## DESCRIPTION OF THE TASK
Your answer must consist of exactly the lines below, starting with the line with "attribute (at ru" and going on through the line with "provision (pru vizh", and nothing else.

[Extracted records]

◆ ◆ ◆

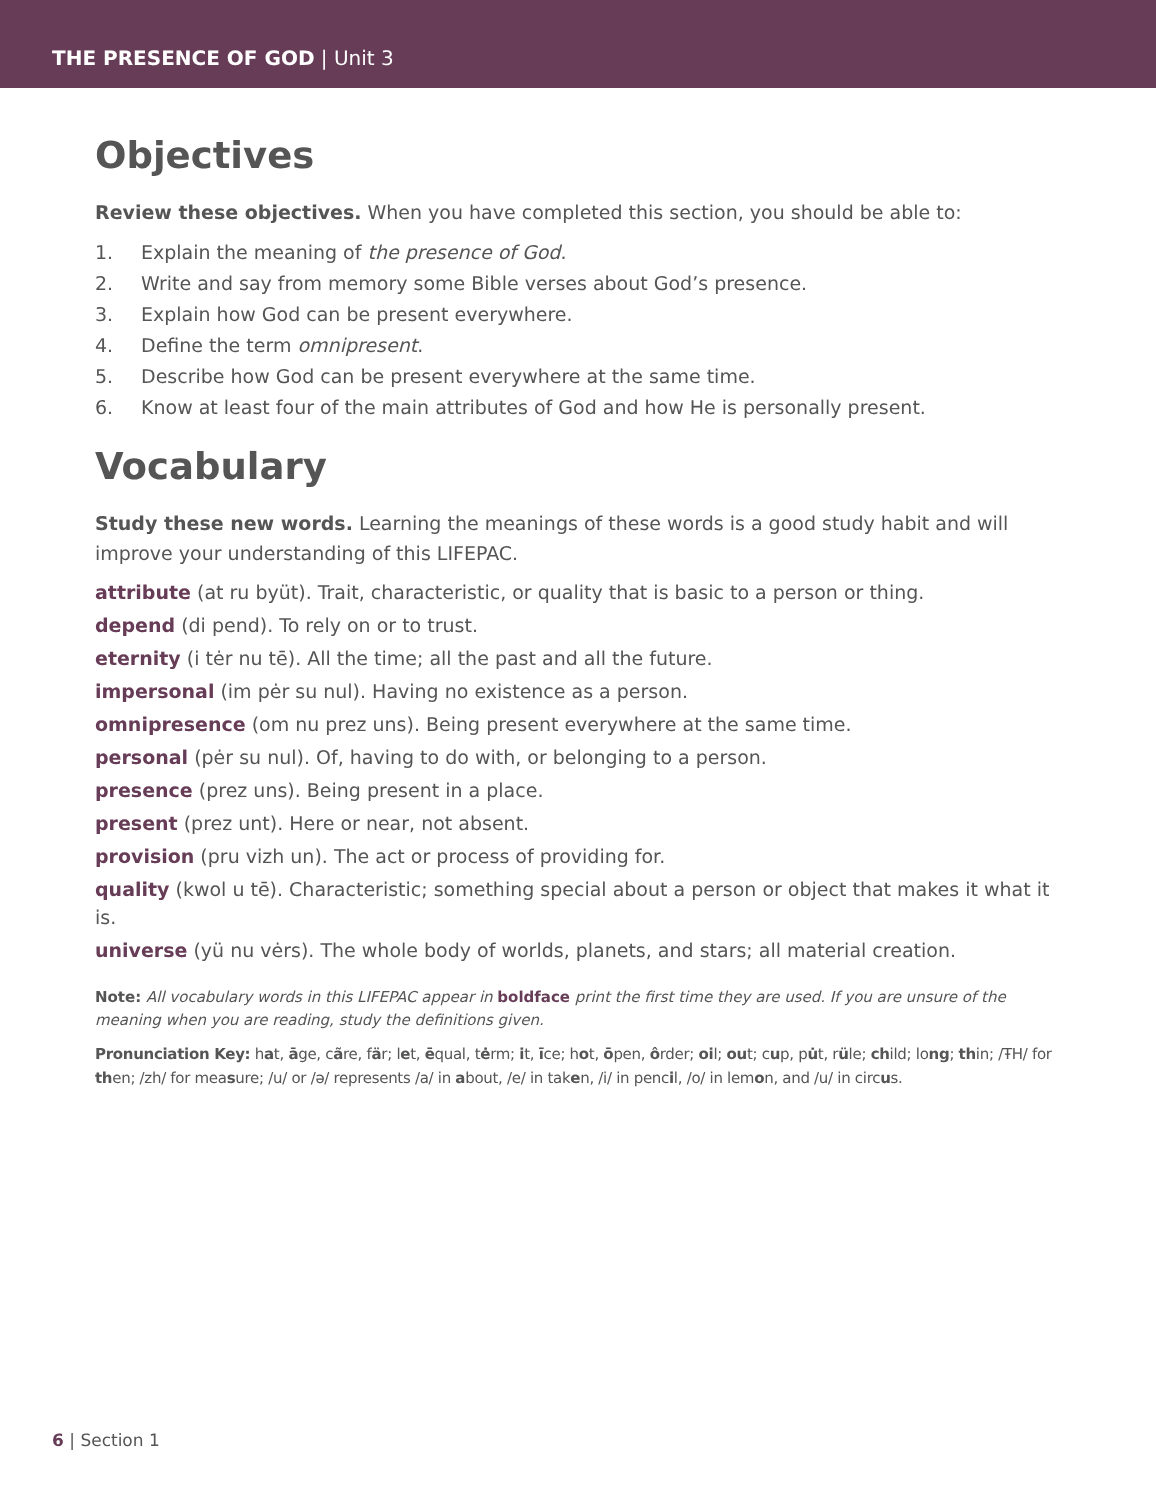THE PRESENCE OF GOD | Unit 3
Objectives
Review these objectives. When you have completed this section, you should be able to:
1. Explain the meaning of the presence of God.
2. Write and say from memory some Bible verses about God’s presence.
3. Explain how God can be present everywhere.
4. Define the term omnipresent.
5. Describe how God can be present everywhere at the same time.
6. Know at least four of the main attributes of God and how He is personally present.
Vocabulary
Study these new words. Learning the meanings of these words is a good study habit and will improve your understanding of this LIFEPAC.
attribute (at ru byüt). Trait, characteristic, or quality that is basic to a person or thing.
depend (di pend). To rely on or to trust.
eternity (i tėr nu tē). All the time; all the past and all the future.
impersonal (im pėr su nul). Having no existence as a person.
omnipresence (om nu prez uns). Being present everywhere at the same time.
personal (pėr su nul). Of, having to do with, or belonging to a person.
presence (prez uns). Being present in a place.
present (prez unt). Here or near, not absent.
provision (pru vizh un). The act or process of providing for.
quality (kwol u tē). Characteristic; something special about a person or object that makes it what it is.
universe (yü nu vėrs). The whole body of worlds, planets, and stars; all material creation.
Note: All vocabulary words in this LIFEPAC appear in boldface print the first time they are used. If you are unsure of the meaning when you are reading, study the definitions given.
Pronunciation Key: hat, āge, cãre, fär; let, ēqual, tėrm; it, īce; hot, ōpen, ôrder; oil; out; cup, pu̇t, rüle; child; long; thin; /ŦH/ for then; /zh/ for measure; /u/ or /ə/ represents /a/ in about, /e/ in taken, /i/ in pencil, /o/ in lemon, and /u/ in circus.
6 | Section 1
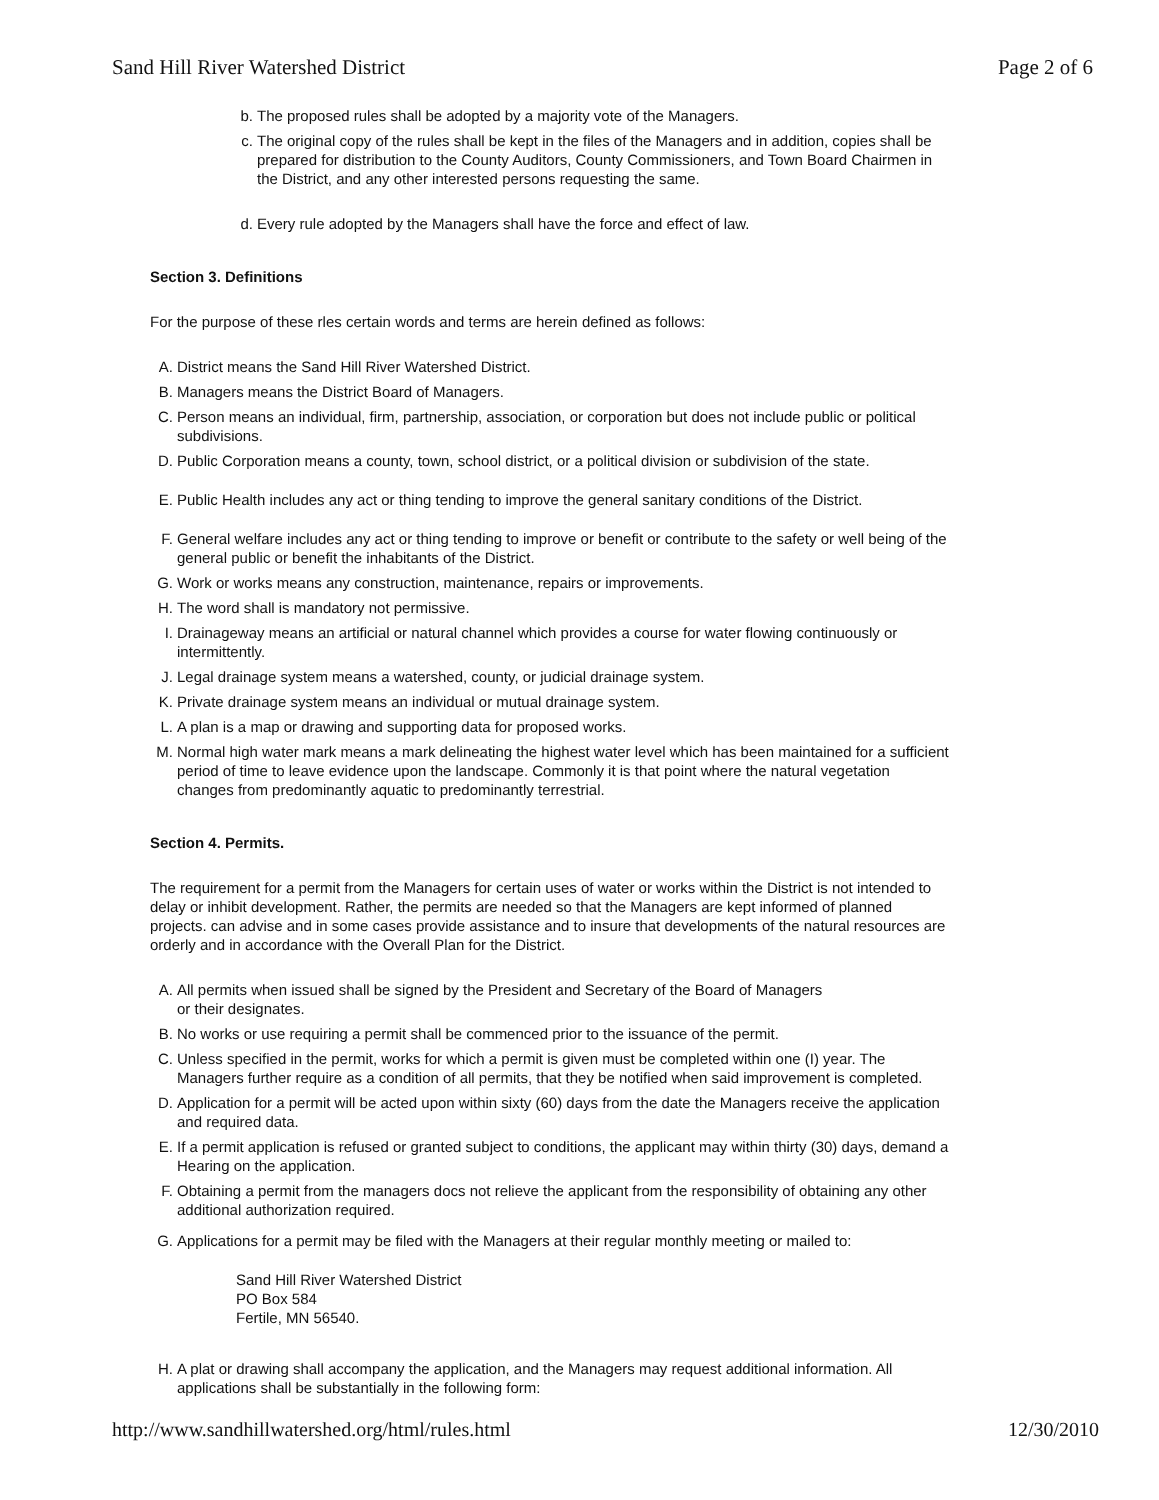Sand Hill River Watershed District Page 2 of 6
b. The proposed rules shall be adopted by a majority vote of the Managers.
c. The original copy of the rules shall be kept in the files of the Managers and in addition, copies shall be prepared for distribution to the County Auditors, County Commissioners, and Town Board Chairmen in the District, and any other interested persons requesting the same.
d. Every rule adopted by the Managers shall have the force and effect of law.
Section 3. Definitions
For the purpose of these rles certain words and terms are herein defined as follows:
A. District means the Sand Hill River Watershed District.
B. Managers means the District Board of Managers.
C. Person means an individual, firm, partnership, association, or corporation but does not include public or political subdivisions.
D. Public Corporation means a county, town, school district, or a political division or subdivision of the state.
E. Public Health includes any act or thing tending to improve the general sanitary conditions of the District.
F. General welfare includes any act or thing tending to improve or benefit or contribute to the safety or well being of the general public or benefit the inhabitants of the District.
G. Work or works means any construction, maintenance, repairs or improvements.
H. The word shall is mandatory not permissive.
I. Drainageway means an artificial or natural channel which provides a course for water flowing continuously or intermittently.
J. Legal drainage system means a watershed, county, or judicial drainage system.
K. Private drainage system means an individual or mutual drainage system.
L. A plan is a map or drawing and supporting data for proposed works.
M. Normal high water mark means a mark delineating the highest water level which has been maintained for a sufficient period of time to leave evidence upon the landscape. Commonly it is that point where the natural vegetation changes from predominantly aquatic to predominantly terrestrial.
Section 4. Permits.
The requirement for a permit from the Managers for certain uses of water or works within the District is not intended to delay or inhibit development. Rather, the permits are needed so that the Managers are kept informed of planned projects. can advise and in some cases provide assistance and to insure that developments of the natural resources are orderly and in accordance with the Overall Plan for the District.
A. All permits when issued shall be signed by the President and Secretary of the Board of Managers
or their designates.
B. No works or use requiring a permit shall be commenced prior to the issuance of the permit.
C. Unless specified in the permit, works for which a permit is given must be completed within one (I) year. The Managers further require as a condition of all permits, that they be notified when said improvement is completed.
D. Application for a permit will be acted upon within sixty (60) days from the date the Managers receive the application and required data.
E. If a permit application is refused or granted subject to conditions, the applicant may within thirty (30) days, demand a Hearing on the application.
F. Obtaining a permit from the managers docs not relieve the applicant from the responsibility of obtaining any other additional authorization required.
G. Applications for a permit may be filed with the Managers at their regular monthly meeting or mailed to:
Sand Hill River Watershed District
PO Box 584
Fertile, MN 56540.
H. A plat or drawing shall accompany the application, and the Managers may request additional information. All applications shall be substantially in the following form:
http://www.sandhillwatershed.org/html/rules.html 12/30/2010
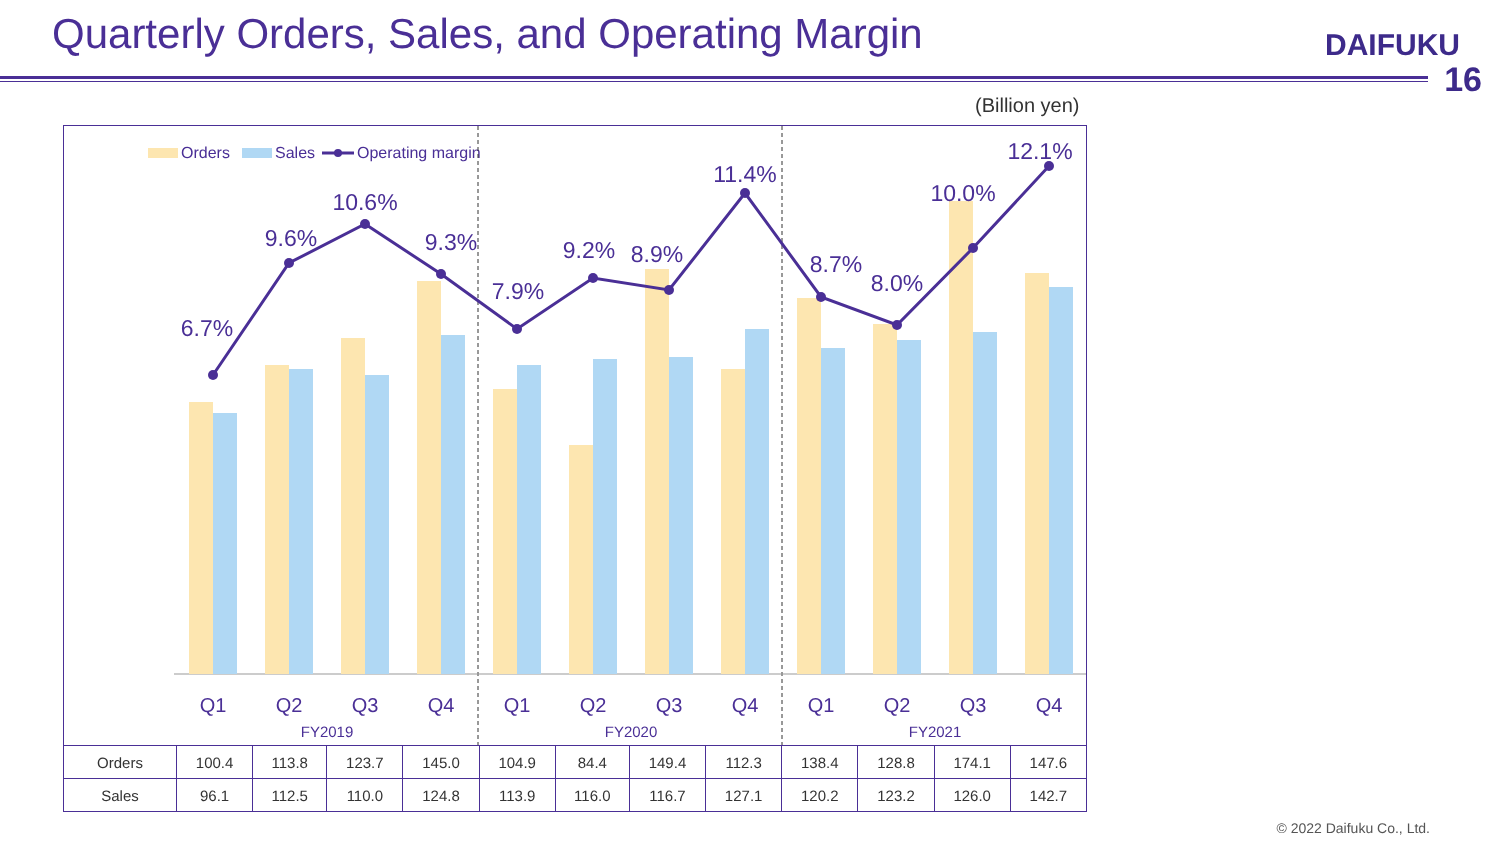Quarterly Orders, Sales, and Operating Margin
DAIFUKU
16
(Billion yen)
Orders
Sales
Operating margin
6.7%
9.6%
10.6%
9.3%
7.9%
9.2%
8.9%
11.4%
8.7%
8.0%
10.0%
12.1%
Q1
Q2
Q3
Q4
Q1
Q2
Q3
Q4
Q1
Q2
Q3
Q4
FY2019
FY2020
FY2021
| Orders | 100.4 | 113.8 | 123.7 | 145.0 | 104.9 | 84.4 | 149.4 | 112.3 | 138.4 | 128.8 | 174.1 | 147.6 |
| Sales | 96.1 | 112.5 | 110.0 | 124.8 | 113.9 | 116.0 | 116.7 | 127.1 | 120.2 | 123.2 | 126.0 | 142.7 |
© 2022 Daifuku Co., Ltd.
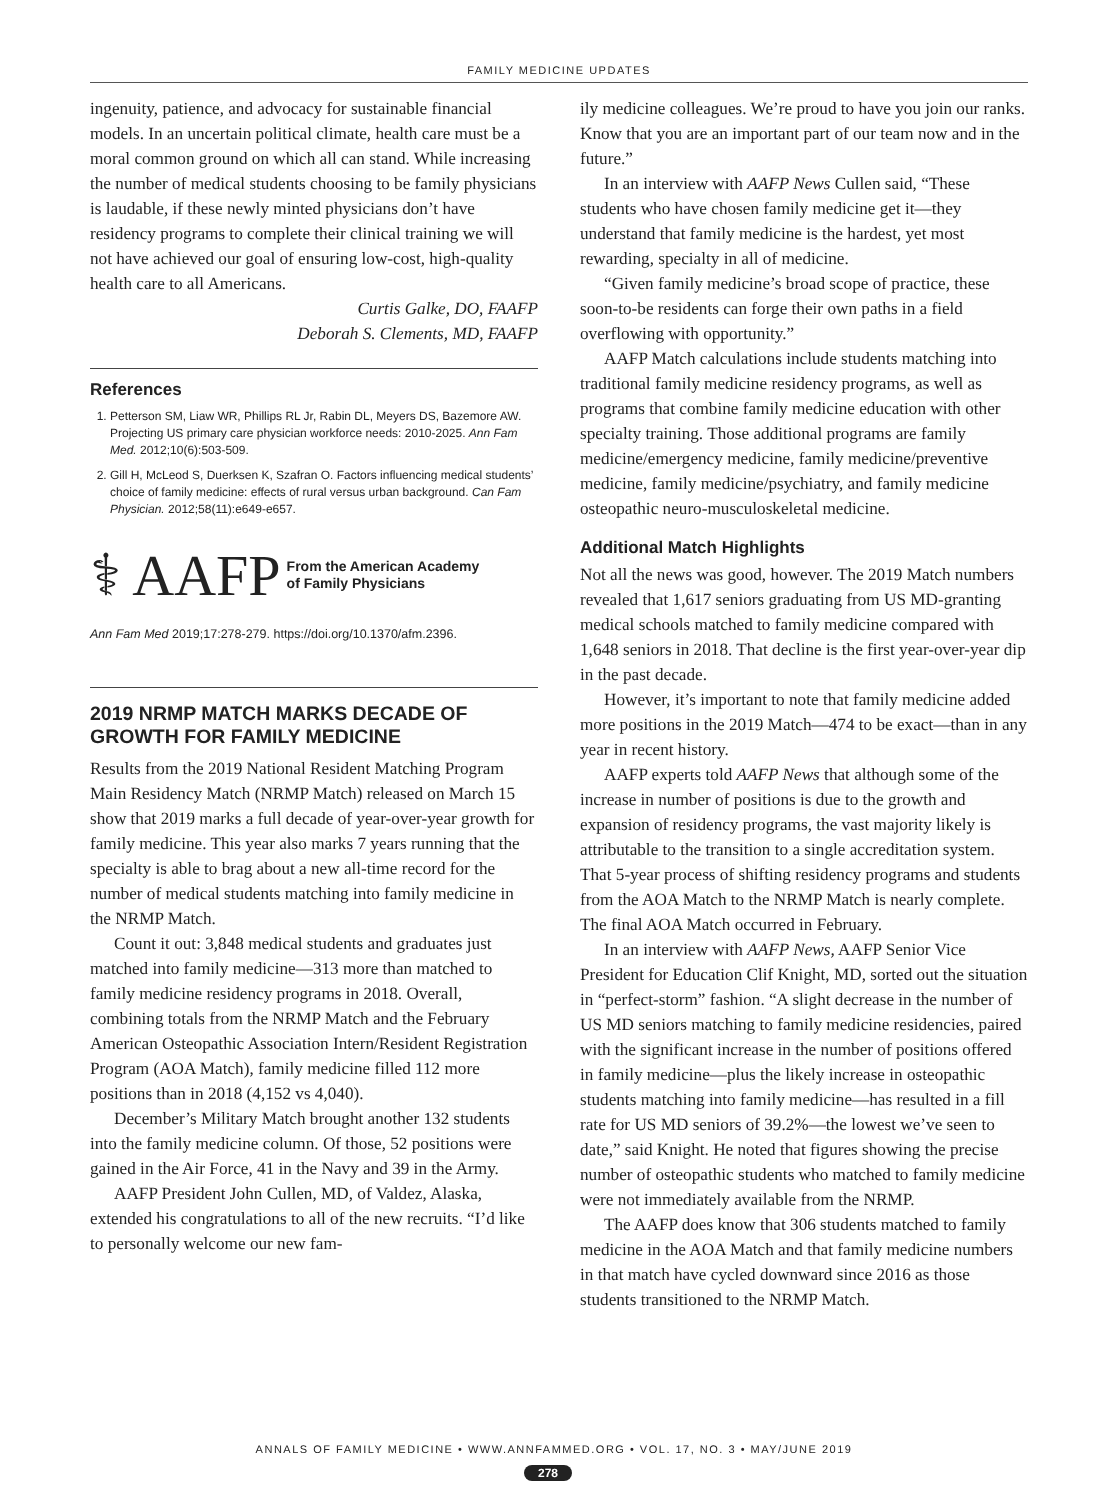FAMILY MEDICINE UPDATES
ingenuity, patience, and advocacy for sustainable financial models. In an uncertain political climate, health care must be a moral common ground on which all can stand. While increasing the number of medical students choosing to be family physicians is laudable, if these newly minted physicians don’t have residency programs to complete their clinical training we will not have achieved our goal of ensuring low-cost, high-quality health care to all Americans.
Curtis Galke, DO, FAAFP
Deborah S. Clements, MD, FAAFP
References
1. Petterson SM, Liaw WR, Phillips RL Jr, Rabin DL, Meyers DS, Bazemore AW. Projecting US primary care physician workforce needs: 2010-2025. Ann Fam Med. 2012;10(6):503-509.
2. Gill H, McLeod S, Duerksen K, Szafran O. Factors influencing medical students’ choice of family medicine: effects of rural versus urban background. Can Fam Physician. 2012;58(11):e649-e657.
⚕ AAFP From the American Academy
of Family Physicians
Ann Fam Med 2019;17:278-279. https://doi.org/10.1370/afm.2396.
2019 NRMP MATCH MARKS DECADE OF GROWTH FOR FAMILY MEDICINE
Results from the 2019 National Resident Matching Program Main Residency Match (NRMP Match) released on March 15 show that 2019 marks a full decade of year-over-year growth for family medicine. This year also marks 7 years running that the specialty is able to brag about a new all-time record for the number of medical students matching into family medicine in the NRMP Match.
Count it out: 3,848 medical students and graduates just matched into family medicine—313 more than matched to family medicine residency programs in 2018. Overall, combining totals from the NRMP Match and the February American Osteopathic Association Intern/Resident Registration Program (AOA Match), family medicine filled 112 more positions than in 2018 (4,152 vs 4,040).
December’s Military Match brought another 132 students into the family medicine column. Of those, 52 positions were gained in the Air Force, 41 in the Navy and 39 in the Army.
AAFP President John Cullen, MD, of Valdez, Alaska, extended his congratulations to all of the new recruits. “I’d like to personally welcome our new fam-
ily medicine colleagues. We’re proud to have you join our ranks. Know that you are an important part of our team now and in the future.”
In an interview with AAFP News Cullen said, “These students who have chosen family medicine get it—they understand that family medicine is the hardest, yet most rewarding, specialty in all of medicine.
“Given family medicine’s broad scope of practice, these soon-to-be residents can forge their own paths in a field overflowing with opportunity.”
AAFP Match calculations include students matching into traditional family medicine residency programs, as well as programs that combine family medicine education with other specialty training. Those additional programs are family medicine/emergency medicine, family medicine/preventive medicine, family medicine/psychiatry, and family medicine osteopathic neuro-musculoskeletal medicine.
Additional Match Highlights
Not all the news was good, however. The 2019 Match numbers revealed that 1,617 seniors graduating from US MD-granting medical schools matched to family medicine compared with 1,648 seniors in 2018. That decline is the first year-over-year dip in the past decade.
However, it’s important to note that family medicine added more positions in the 2019 Match—474 to be exact—than in any year in recent history.
AAFP experts told AAFP News that although some of the increase in number of positions is due to the growth and expansion of residency programs, the vast majority likely is attributable to the transition to a single accreditation system. That 5-year process of shifting residency programs and students from the AOA Match to the NRMP Match is nearly complete. The final AOA Match occurred in February.
In an interview with AAFP News, AAFP Senior Vice President for Education Clif Knight, MD, sorted out the situation in “perfect-storm” fashion. “A slight decrease in the number of US MD seniors matching to family medicine residencies, paired with the significant increase in the number of positions offered in family medicine—plus the likely increase in osteopathic students matching into family medicine—has resulted in a fill rate for US MD seniors of 39.2%—the lowest we’ve seen to date,” said Knight. He noted that figures showing the precise number of osteopathic students who matched to family medicine were not immediately available from the NRMP.
The AAFP does know that 306 students matched to family medicine in the AOA Match and that family medicine numbers in that match have cycled downward since 2016 as those students transitioned to the NRMP Match.
ANNALS OF FAMILY MEDICINE • WWW.ANNFAMMED.ORG • VOL. 17, NO. 3 • MAY/JUNE 2019
278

◆ ◆ ◆

## TASK RESPONSE
attribute (at ru byüt). Trait, characteristic, or quality that is basic to a person or thing.
depend (di pend). To rely on or to trust.
eternity (i tėr nu tē). All the time; all the past and all the future.
impersonal (im pėr su nul). Having no existence as a person.
omnipresence (om nu prez uns). Being present everywhere at the same time.
personal (pėr su nul). Of, having to do with, or belonging to a person.
presence (prez uns). Being present in a place.
present (prez unt). Here or near, not absent.
provision (pru vizh un). The act or process of providing for.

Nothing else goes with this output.